As Impacts From the Coronavirus Shutdown Multiply, State & District School Chiefs Demand Boost to ‘Woefully Insufficient’ Federal Funds
As educators around the country continue trying to keep students engaged during the coronavirus shutdown while also bracing for what could be the worst economic slump since the Great Depression, 29 state education commissioners and district superintendents have a message for federal officials: Schools need more support.
The group — eight state education commissioners and 21 district superintendents — comprise Chiefs for Change, an education reform advocacy organization that, since its inception, has shifted its agenda from promoting Common Core standards to focusing on big urban school districts. Its constituency includes the superintendents of Chicago Public Schools, the Philadelphia School District and New Orleans Public Schools.
Last week, Chiefs for Change published “Schools and COVID-19,” a document that makes some pointed requests of the federal government while also spotlighting the ways that some of its members are helping local communities.
In Guilford County, North Carolina, for instance, where 22 percent of families fall below the poverty line, Superintendent Sharon Contreras has turned 75 school buses into hotspots for kids who don’t have internet access at home. In Washington, D.C., Superintendent Hanseul Kang has opened six emergency child care facilities for the families of hospital workers, and on the other side of the country, in the state of Washington, the Highline school district outside of Seattle has given 10,000 devices to students who need them.
But significant challenges still remain for school leaders moving forward, and Chiefs for Change says the federal government should step up.
“[They] must give districts the financial resources and regulatory clarity to get through the months and years ahead,” said Robert Runcie, superintendent of Florida’s Broward County Public Schools. “We need much more help.”

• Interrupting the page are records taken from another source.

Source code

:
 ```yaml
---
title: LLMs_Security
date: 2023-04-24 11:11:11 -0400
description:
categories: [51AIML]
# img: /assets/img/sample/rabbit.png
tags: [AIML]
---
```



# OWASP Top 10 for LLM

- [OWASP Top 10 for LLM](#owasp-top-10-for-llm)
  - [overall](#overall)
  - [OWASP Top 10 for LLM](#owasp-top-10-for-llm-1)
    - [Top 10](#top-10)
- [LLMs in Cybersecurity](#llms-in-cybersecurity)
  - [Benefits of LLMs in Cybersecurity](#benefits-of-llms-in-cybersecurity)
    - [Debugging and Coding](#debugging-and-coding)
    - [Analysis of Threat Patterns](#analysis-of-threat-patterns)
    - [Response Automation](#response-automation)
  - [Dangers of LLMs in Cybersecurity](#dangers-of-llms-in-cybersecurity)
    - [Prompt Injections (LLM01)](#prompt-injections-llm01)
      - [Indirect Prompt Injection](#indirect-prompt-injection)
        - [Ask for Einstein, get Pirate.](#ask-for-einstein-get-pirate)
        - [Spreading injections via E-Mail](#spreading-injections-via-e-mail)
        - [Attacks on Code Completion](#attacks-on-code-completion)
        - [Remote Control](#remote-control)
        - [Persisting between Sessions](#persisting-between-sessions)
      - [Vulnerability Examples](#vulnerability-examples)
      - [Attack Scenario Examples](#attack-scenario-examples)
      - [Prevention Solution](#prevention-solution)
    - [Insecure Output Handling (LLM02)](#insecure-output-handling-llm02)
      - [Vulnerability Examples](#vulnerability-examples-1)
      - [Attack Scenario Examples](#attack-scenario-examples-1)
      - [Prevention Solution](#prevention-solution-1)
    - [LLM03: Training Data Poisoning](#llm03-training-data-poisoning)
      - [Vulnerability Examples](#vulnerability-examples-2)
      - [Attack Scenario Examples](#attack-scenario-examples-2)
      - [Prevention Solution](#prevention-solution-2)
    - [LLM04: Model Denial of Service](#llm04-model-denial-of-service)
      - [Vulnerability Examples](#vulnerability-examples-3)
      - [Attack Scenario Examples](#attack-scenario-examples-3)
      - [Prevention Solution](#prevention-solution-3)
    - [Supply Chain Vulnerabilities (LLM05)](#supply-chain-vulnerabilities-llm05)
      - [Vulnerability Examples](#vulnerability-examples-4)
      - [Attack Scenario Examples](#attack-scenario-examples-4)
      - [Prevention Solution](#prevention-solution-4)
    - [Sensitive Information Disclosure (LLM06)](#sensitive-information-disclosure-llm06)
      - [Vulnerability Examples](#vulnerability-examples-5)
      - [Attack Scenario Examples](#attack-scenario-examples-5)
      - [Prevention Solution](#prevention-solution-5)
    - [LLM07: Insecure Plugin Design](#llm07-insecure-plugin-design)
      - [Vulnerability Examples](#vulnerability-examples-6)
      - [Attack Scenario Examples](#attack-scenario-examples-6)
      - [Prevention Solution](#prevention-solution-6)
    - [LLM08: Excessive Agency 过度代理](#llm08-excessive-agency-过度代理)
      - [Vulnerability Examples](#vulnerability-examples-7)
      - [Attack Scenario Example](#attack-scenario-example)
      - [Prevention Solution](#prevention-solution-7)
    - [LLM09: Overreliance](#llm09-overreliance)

For starters, the report points out that the $13.5 billion allocated to K-12 schools in the recently enacted stimulus package is paltry compared with the $80 billion doled out in the 2009 stimulus package after the Great Recession. The help being given by federal officials today is “woefully insufficient,” the authors write, adding that it’s “not nearly enough to meet the extraordinary needs of schools, students, and families struggling to cope with the wide-ranging effects of COVID-19.”

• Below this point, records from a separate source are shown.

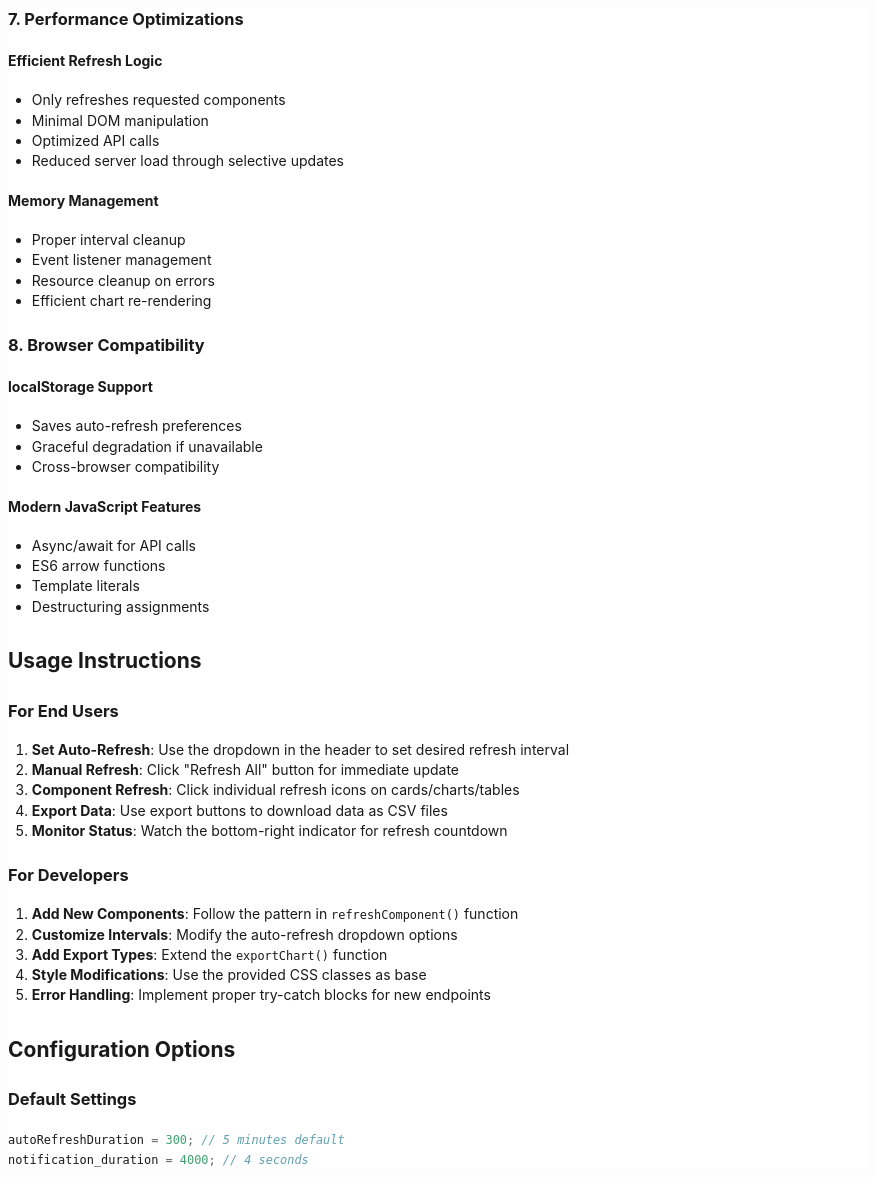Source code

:### 7. Performance Optimizations

#### Efficient Refresh Logic
- Only refreshes requested components
- Minimal DOM manipulation
- Optimized API calls
- Reduced server load through selective updates

#### Memory Management
- Proper interval cleanup
- Event listener management
- Resource cleanup on errors
- Efficient chart re-rendering

### 8. Browser Compatibility

#### localStorage Support
- Saves auto-refresh preferences
- Graceful degradation if unavailable
- Cross-browser compatibility

#### Modern JavaScript Features
- Async/await for API calls
- ES6 arrow functions
- Template literals
- Destructuring assignments

## Usage Instructions

### For End Users

1. **Set Auto-Refresh**: Use the dropdown in the header to set desired refresh interval
2. **Manual Refresh**: Click "Refresh All" button for immediate update
3. **Component Refresh**: Click individual refresh icons on cards/charts/tables
4. **Export Data**: Use export buttons to download data as CSV files
5. **Monitor Status**: Watch the bottom-right indicator for refresh countdown

### For Developers

1. **Add New Components**: Follow the pattern in `refreshComponent()` function
2. **Customize Intervals**: Modify the auto-refresh dropdown options
3. **Add Export Types**: Extend the `exportChart()` function
4. **Style Modifications**: Use the provided CSS classes as base
5. **Error Handling**: Implement proper try-catch blocks for new endpoints

## Configuration Options

### Default Settings
```javascript
autoRefreshDuration = 300; // 5 minutes default
notification_duration = 4000; // 4 seconds
```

The request follows on the heels of an April 6 letter sent from a dozen other education groups, including two national teachers unions, to congressional leaders requesting $200 billion for schools to help manage the coronavirus. State revenues supporting schools are expected to plummet due to the economic collapse; on Sunday, New York Gov. Andrew Cuomo warned that state funding for schools could be cut in half.
The report also asks the FCC to pressure telecommunications companies to commit to suspending policies requiring that families pay off outstanding balances prior to restoring the internet services children need to learn remotely. Chiefs for Change CEO Michael Magee addressed a letter to FCC chairman Ajit Pai — and another to telecoms companies — in March requesting as much, and he raised the issue on an end-of-month call with Vice President Mike Pence, Education Secretary Betsy DeVos and the leaders of other education groups.
“Many families can’t take advantage of free Wi-Fi programs being offered because they have old, outstanding balances on accounts, which are prohibiting them from signing up,” Magee said. “Enormous numbers of low-income families are affected. That’s a policy that the FCC could waive now.”
Chiefs for Change hasn’t received responses from anyone at the federal level — not about the funding, not about the telecoms policies — but as time passes, and educators start turning their attention toward plans for next year, the need for more federal support will only grow, according to Magee.
“Depending on the guidelines issued by states and the CDC, districts might have to dramatically reconfigure school buildings,” he said, referring to rules about social distancing between students. “That cost is unclear.”